The answer is to be all of the data below, reproduced exactly.

▶ [DATA PROVIDED]
+ + +

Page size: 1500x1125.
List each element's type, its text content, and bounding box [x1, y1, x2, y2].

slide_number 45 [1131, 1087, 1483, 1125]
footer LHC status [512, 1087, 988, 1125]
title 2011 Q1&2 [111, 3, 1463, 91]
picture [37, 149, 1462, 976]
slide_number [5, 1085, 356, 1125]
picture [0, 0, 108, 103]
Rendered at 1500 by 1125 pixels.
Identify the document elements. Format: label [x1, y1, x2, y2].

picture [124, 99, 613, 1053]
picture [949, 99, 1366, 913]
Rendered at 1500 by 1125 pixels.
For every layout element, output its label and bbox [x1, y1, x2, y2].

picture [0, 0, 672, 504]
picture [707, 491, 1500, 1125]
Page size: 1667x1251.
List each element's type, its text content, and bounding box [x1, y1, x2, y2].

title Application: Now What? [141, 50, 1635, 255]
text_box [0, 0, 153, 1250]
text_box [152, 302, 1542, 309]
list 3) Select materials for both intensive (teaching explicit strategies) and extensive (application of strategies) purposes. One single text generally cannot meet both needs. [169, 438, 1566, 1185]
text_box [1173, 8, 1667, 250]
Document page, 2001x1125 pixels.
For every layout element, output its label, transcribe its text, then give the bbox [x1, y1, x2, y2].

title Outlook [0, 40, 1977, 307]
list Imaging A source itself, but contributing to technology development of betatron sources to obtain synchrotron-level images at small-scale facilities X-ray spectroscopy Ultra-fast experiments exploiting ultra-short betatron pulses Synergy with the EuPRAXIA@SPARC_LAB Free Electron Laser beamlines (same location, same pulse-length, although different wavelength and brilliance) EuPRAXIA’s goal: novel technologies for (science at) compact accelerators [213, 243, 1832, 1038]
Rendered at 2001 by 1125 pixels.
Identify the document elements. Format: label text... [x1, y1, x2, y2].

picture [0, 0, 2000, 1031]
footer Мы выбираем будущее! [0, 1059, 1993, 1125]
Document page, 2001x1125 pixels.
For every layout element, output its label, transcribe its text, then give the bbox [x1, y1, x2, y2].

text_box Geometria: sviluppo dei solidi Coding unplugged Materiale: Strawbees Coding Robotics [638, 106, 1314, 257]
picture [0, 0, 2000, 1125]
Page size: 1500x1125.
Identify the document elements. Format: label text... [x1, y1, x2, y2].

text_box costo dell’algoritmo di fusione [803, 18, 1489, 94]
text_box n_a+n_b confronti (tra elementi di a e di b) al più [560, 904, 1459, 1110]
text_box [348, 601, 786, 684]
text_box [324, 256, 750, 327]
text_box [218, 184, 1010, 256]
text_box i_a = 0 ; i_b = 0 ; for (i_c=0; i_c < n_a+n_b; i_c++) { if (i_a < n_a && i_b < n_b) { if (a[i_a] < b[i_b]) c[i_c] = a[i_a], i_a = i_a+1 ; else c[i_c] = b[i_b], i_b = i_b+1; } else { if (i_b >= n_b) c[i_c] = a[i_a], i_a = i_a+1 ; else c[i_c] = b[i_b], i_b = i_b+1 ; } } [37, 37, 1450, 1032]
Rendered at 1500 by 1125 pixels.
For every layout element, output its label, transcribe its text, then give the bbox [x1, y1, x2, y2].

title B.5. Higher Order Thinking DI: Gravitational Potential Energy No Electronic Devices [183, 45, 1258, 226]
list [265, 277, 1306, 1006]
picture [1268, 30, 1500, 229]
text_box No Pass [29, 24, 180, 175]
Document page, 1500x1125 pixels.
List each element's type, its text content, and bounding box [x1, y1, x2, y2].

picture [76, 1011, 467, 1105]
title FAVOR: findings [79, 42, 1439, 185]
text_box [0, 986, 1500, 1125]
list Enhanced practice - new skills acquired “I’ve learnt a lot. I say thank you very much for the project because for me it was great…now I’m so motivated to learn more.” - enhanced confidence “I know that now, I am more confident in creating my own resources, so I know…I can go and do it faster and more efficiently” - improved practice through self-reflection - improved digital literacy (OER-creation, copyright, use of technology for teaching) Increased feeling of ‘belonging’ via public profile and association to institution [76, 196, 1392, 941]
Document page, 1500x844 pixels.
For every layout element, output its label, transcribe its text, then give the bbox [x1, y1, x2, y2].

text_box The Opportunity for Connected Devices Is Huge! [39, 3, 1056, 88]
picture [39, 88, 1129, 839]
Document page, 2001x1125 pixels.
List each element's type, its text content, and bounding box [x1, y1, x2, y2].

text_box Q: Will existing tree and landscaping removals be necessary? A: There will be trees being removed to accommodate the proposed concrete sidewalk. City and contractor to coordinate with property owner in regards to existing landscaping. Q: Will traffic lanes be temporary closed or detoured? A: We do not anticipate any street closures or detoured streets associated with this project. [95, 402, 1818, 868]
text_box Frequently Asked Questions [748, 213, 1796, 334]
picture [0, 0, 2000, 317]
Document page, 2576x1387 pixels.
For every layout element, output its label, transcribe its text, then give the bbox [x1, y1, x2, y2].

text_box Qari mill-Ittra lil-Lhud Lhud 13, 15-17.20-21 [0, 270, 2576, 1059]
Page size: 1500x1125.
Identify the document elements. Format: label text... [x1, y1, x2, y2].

+ + +

▶ [TASK RESULT]
Page size: 1500x1125.
List each element's type, its text content, and bounding box [x1, y1, x2, y2].

slide_number 45 [1131, 1087, 1483, 1125]
footer LHC status [512, 1087, 988, 1125]
title 2011 Q1&2 [111, 3, 1463, 91]
picture [37, 149, 1462, 976]
slide_number [5, 1085, 356, 1125]
picture [0, 0, 108, 103]
Rendered at 1500 by 1125 pixels.
Identify the document elements. Format: label [x1, y1, x2, y2].

picture [124, 99, 613, 1053]
picture [949, 99, 1366, 913]
Rendered at 1500 by 1125 pixels.
For every layout element, output its label and bbox [x1, y1, x2, y2].

picture [0, 0, 672, 504]
picture [707, 491, 1500, 1125]
Page size: 1667x1251.
List each element's type, its text content, and bounding box [x1, y1, x2, y2].

title Application: Now What? [141, 50, 1635, 255]
text_box [0, 0, 153, 1250]
text_box [152, 302, 1542, 309]
list 3) Select materials for both intensive (teaching explicit strategies) and extensive (application of strategies) purposes. One single text generally cannot meet both needs. [169, 438, 1566, 1185]
text_box [1173, 8, 1667, 250]
Document page, 2001x1125 pixels.
For every layout element, output its label, transcribe its text, then give the bbox [x1, y1, x2, y2].

title Outlook [0, 40, 1977, 307]
list Imaging A source itself, but contributing to technology development of betatron sources to obtain synchrotron-level images at small-scale facilities X-ray spectroscopy Ultra-fast experiments exploiting ultra-short betatron pulses Synergy with the EuPRAXIA@SPARC_LAB Free Electron Laser beamlines (same location, same pulse-length, although different wavelength and brilliance) EuPRAXIA’s goal: novel technologies for (science at) compact accelerators [213, 243, 1832, 1038]
Rendered at 2001 by 1125 pixels.
Identify the document elements. Format: label text... [x1, y1, x2, y2].

picture [0, 0, 2000, 1031]
footer Мы выбираем будущее! [0, 1059, 1993, 1125]
Document page, 2001x1125 pixels.
For every layout element, output its label, transcribe its text, then give the bbox [x1, y1, x2, y2].

text_box Geometria: sviluppo dei solidi Coding unplugged Materiale: Strawbees Coding Robotics [638, 106, 1314, 257]
picture [0, 0, 2000, 1125]
Page size: 1500x1125.
Identify the document elements. Format: label text... [x1, y1, x2, y2].

text_box costo dell’algoritmo di fusione [803, 18, 1489, 94]
text_box n_a+n_b confronti (tra elementi di a e di b) al più [560, 904, 1459, 1110]
text_box [348, 601, 786, 684]
text_box [324, 256, 750, 327]
text_box [218, 184, 1010, 256]
text_box i_a = 0 ; i_b = 0 ; for (i_c=0; i_c < n_a+n_b; i_c++) { if (i_a < n_a && i_b < n_b) { if (a[i_a] < b[i_b]) c[i_c] = a[i_a], i_a = i_a+1 ; else c[i_c] = b[i_b], i_b = i_b+1; } else { if (i_b >= n_b) c[i_c] = a[i_a], i_a = i_a+1 ; else c[i_c] = b[i_b], i_b = i_b+1 ; } } [37, 37, 1450, 1032]
Rendered at 1500 by 1125 pixels.
For every layout element, output its label, transcribe its text, then give the bbox [x1, y1, x2, y2].

title B.5. Higher Order Thinking DI: Gravitational Potential Energy No Electronic Devices [183, 45, 1258, 226]
list [265, 277, 1306, 1006]
picture [1268, 30, 1500, 229]
text_box No Pass [29, 24, 180, 175]
Document page, 1500x1125 pixels.
List each element's type, its text content, and bounding box [x1, y1, x2, y2].

picture [76, 1011, 467, 1105]
title FAVOR: findings [79, 42, 1439, 185]
text_box [0, 986, 1500, 1125]
list Enhanced practice - new skills acquired “I’ve learnt a lot. I say thank you very much for the project because for me it was great…now I’m so motivated to learn more.” - enhanced confidence “I know that now, I am more confident in creating my own resources, so I know…I can go and do it faster and more efficiently” - improved practice through self-reflection - improved digital literacy (OER-creation, copyright, use of technology for teaching) Increased feeling of ‘belonging’ via public profile and association to institution [76, 196, 1392, 941]
Document page, 1500x844 pixels.
For every layout element, output its label, transcribe its text, then give the bbox [x1, y1, x2, y2].

text_box The Opportunity for Connected Devices Is Huge! [39, 3, 1056, 88]
picture [39, 88, 1129, 839]
Document page, 2001x1125 pixels.
List each element's type, its text content, and bounding box [x1, y1, x2, y2].

text_box Q: Will existing tree and landscaping removals be necessary? A: There will be trees being removed to accommodate the proposed concrete sidewalk. City and contractor to coordinate with property owner in regards to existing landscaping. Q: Will traffic lanes be temporary closed or detoured? A: We do not anticipate any street closures or detoured streets associated with this project. [95, 402, 1818, 868]
text_box Frequently Asked Questions [748, 213, 1796, 334]
picture [0, 0, 2000, 317]
Document page, 2576x1387 pixels.
For every layout element, output its label, transcribe its text, then give the bbox [x1, y1, x2, y2].

text_box Qari mill-Ittra lil-Lhud Lhud 13, 15-17.20-21 [0, 270, 2576, 1059]
Page size: 1500x1125.
Identify the document elements. Format: label text... [x1, y1, x2, y2].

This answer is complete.